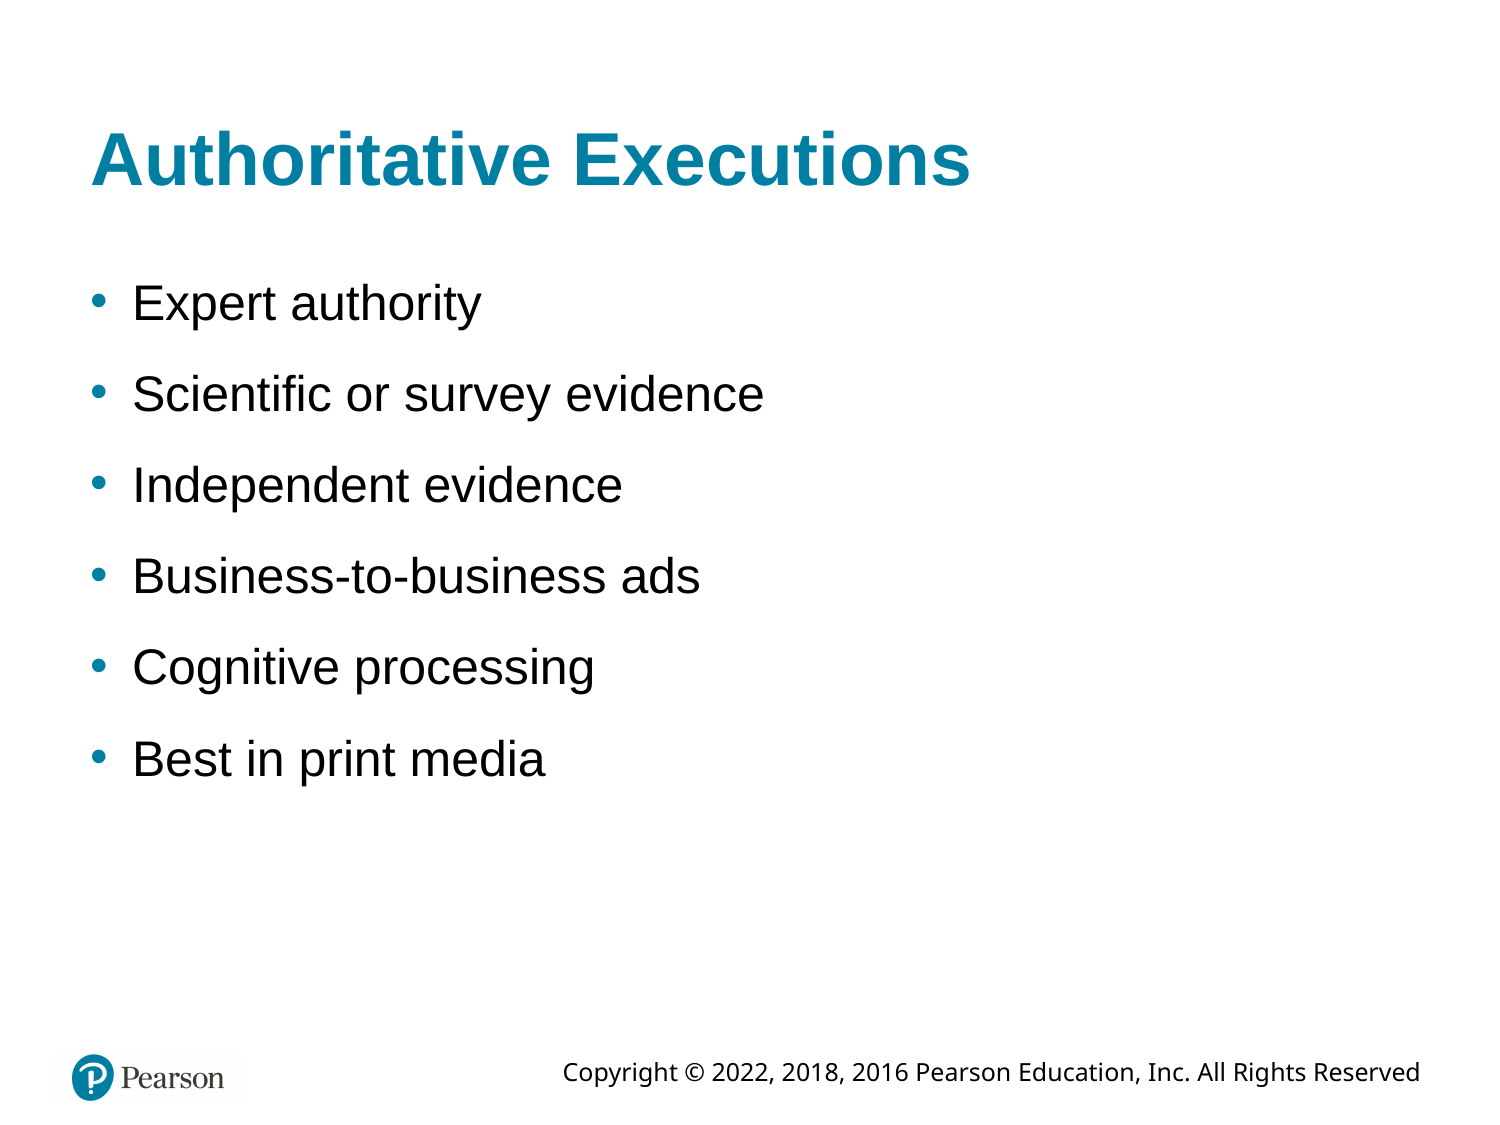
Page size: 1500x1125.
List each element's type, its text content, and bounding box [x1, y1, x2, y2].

picture [51, 1053, 245, 1102]
list Expert authority Scientific or survey evidence Independent evidence Business-to-business ads Cognitive processing Best in print media [75, 255, 1426, 1021]
title Authoritative Executions [75, 35, 1425, 216]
- - -
▶ Exercise prompt
Transcribe each line of the material above verbatim, but do not include the images.

▶ Output for this task
Page size: 1500x1125.
List each element's type, its text content, and bounding box [x1, y1, x2, y2].

picture [51, 1053, 245, 1102]
list Expert authority Scientific or survey evidence Independent evidence Business-to-business ads Cognitive processing Best in print media [75, 255, 1426, 1021]
title Authoritative Executions [75, 35, 1425, 216]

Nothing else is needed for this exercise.